カミュは文学者として優れているのはもちろんなのだが、個人的に強く惹かれるのは、サルトルと決別した後の不遇と考えられている時期の彼の生き方。カミュモラリストと呼ばれることもあるが、当時あれだけ叩かれ、仲がよかったはずのサルトルからも決別宣言され(本書を読んだ中では、やはりサルトルは大人げなかったと思う。カミュジャンソンを無視してサルトルを攻撃したというミスはあったものの、政治的思想がぶつかったからといって友人関係もやめると公に宣言したのは、どうも子供じみている)、文壇からも距離を置き、孤立を深める中でも、自分の意思を貫いた。あの姿にどうしようもなく惹かれる。不条理に立ち向かうシーシュポスの姿も重なる。

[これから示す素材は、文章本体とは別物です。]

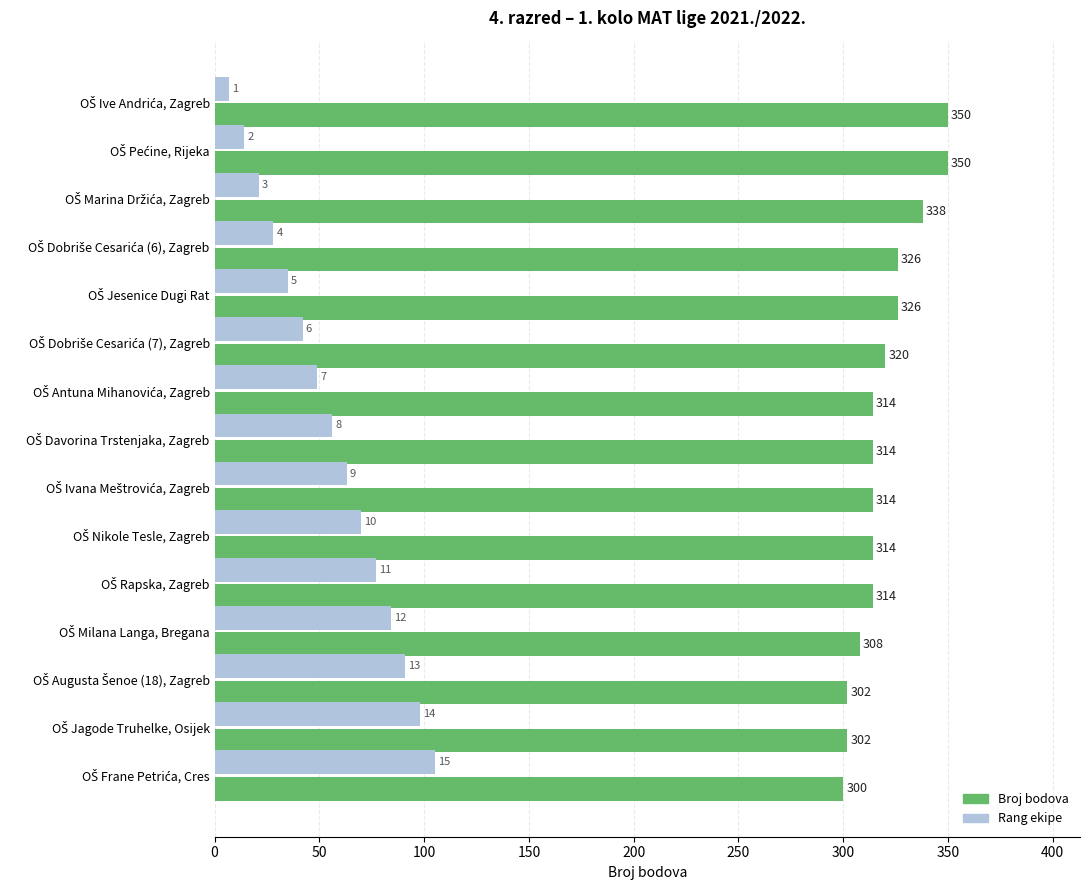

What is the greatest value displayed?

350.0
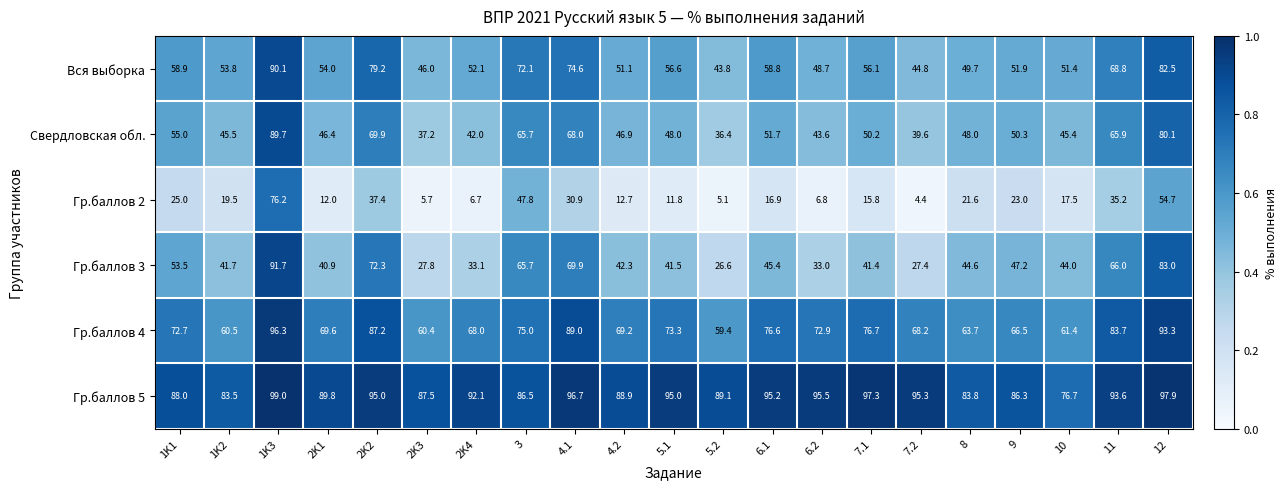

Count the number of data series in this chart.

6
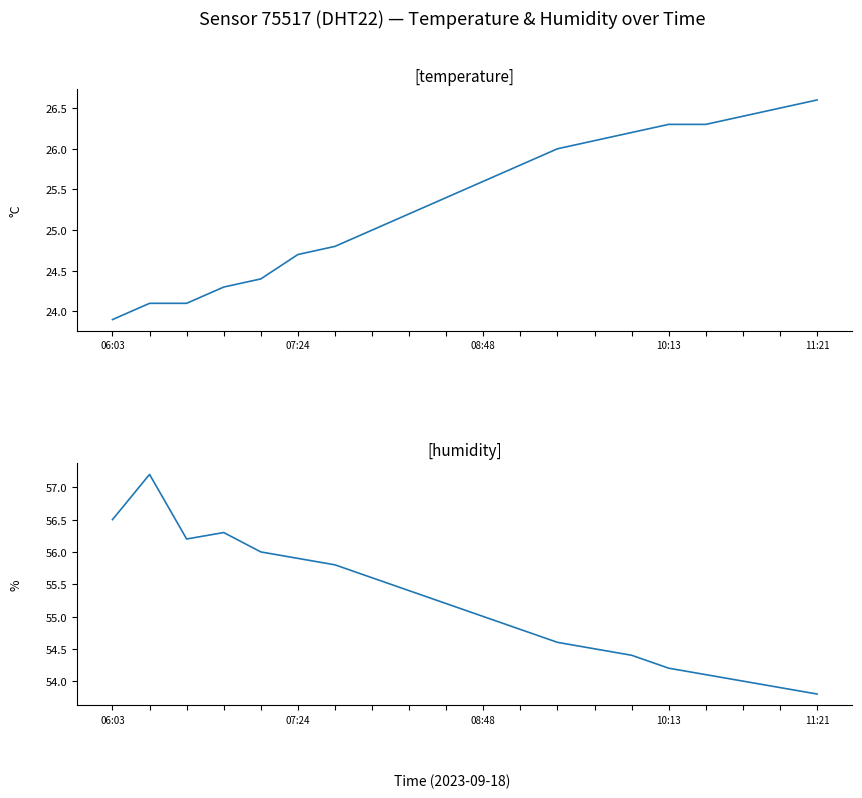

How many data points does each series have?

20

カミュはテロ行為、無差別な暴力に強く反対していた。中途半端な態度だと言われようとも、当時の共産主義革命が呼び込もうとしていた暴力の存在に反対していた。現代から振り返れば、共産革命はカミュの言った通り、暴力が支配するものとなってしまったので、後知恵としてはカミュの言ったことは正しかった。ただ、当時、あれだけの状況で立場を変えなかった。当然、実際はカミュを支持する人々も多くいただろうし、その「孤立」と「追放」がどれほどのものだったかはわからないが、後年の作品を見ると。やはり孤独の中で戦っていた様子が見て取れる。

ロットマン『伝記 アルベール・カミュ』からの引用として、若い友人に宛てた手紙が紹介されていた。少し長いが、強く心に残ったので、以下に引用しておく。

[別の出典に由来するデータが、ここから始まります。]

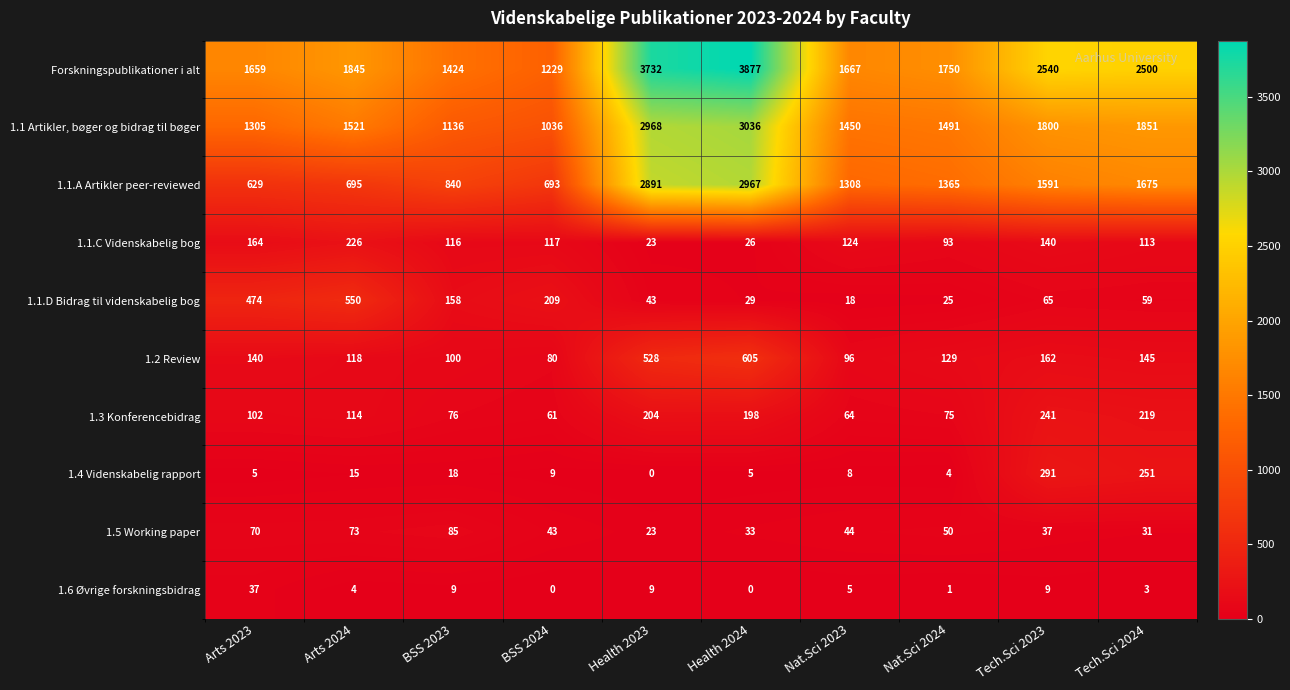

List the series in order of their peak value, highest first.

Forskningspublikationer i alt, 1.1 Artikler, bøger og bidrag til bøger, 1.1.A Artikler peer-reviewed, 1.2 Review, 1.1.D Bidrag til videnskabelig bog, 1.4 Videnskabelig rapport, 1.3 Konferencebidrag, 1.1.C Videnskabelig bog, 1.5 Working paper, 1.6 Øvrige forskningsbidrag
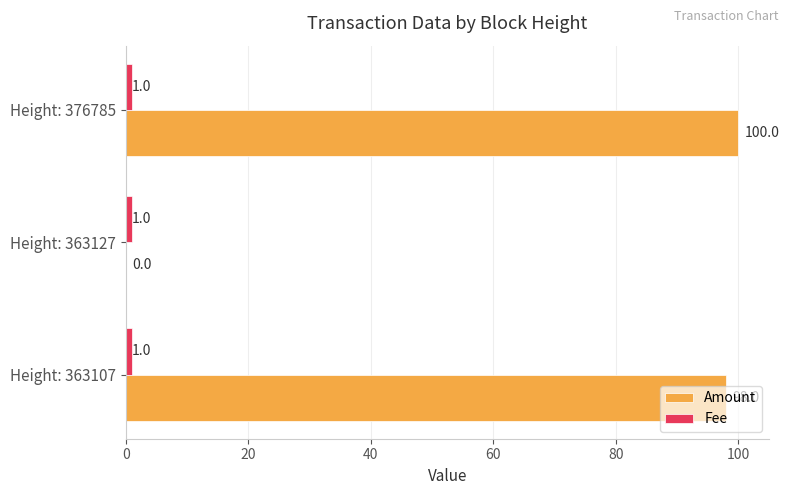

What is the greatest value displayed?

100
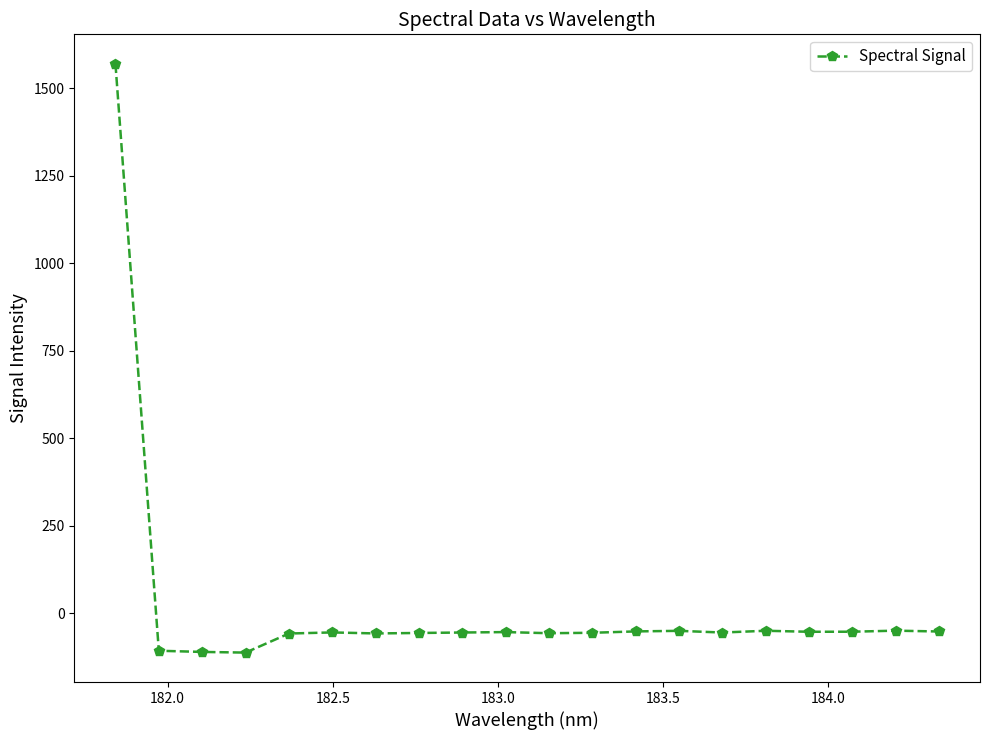

What is the minimum value shown in the chart?

-113.1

受けいれなければならない孤独というものがあります。しかし、僕は何年にもわたってこの孤独に逆らってきました。僕は、人と人とを隔てるあらゆるものが恐ろしいからです。いまでも逆らっていますが、求めるものを最小限に抑えようと思うならば、この孤独は避けがたいものです。人は、ありのままの自分を、みんなから愛され、認められたいと思います。でも、それは思春期の若者のような青くさい欲求なのです。遅かれ早かれ、人は老い、裁かれ、断罪されることに同意し、愛からの贈り物(欲望、情愛、友情、連帯)を自分の身には過ぎたものだと認めなければならなくなるのです。道徳など役に立ちません。ただ、真理だけが・・・・・・つまり、たえず真理を探究しつづけること、あらゆる場所において、真理を見つけたらそれを語り、その真理を生きること、それだけが、人の歩みにたいして、意味と方向をあたえてくれるのです。

暴力をかたくなに拒否し、共存を唱えたカミュ。隣国を侵略したという過去を持つ日本に住む者にも、彼の姿勢から学ぶことは多くある。

それにしても、若すぎる最期であった。人並みに長生きしていれば、独立後のアルジェリアを見守ることができたし、共産主義革命の暴力的な失敗も実際に目にすることができたかもしれない。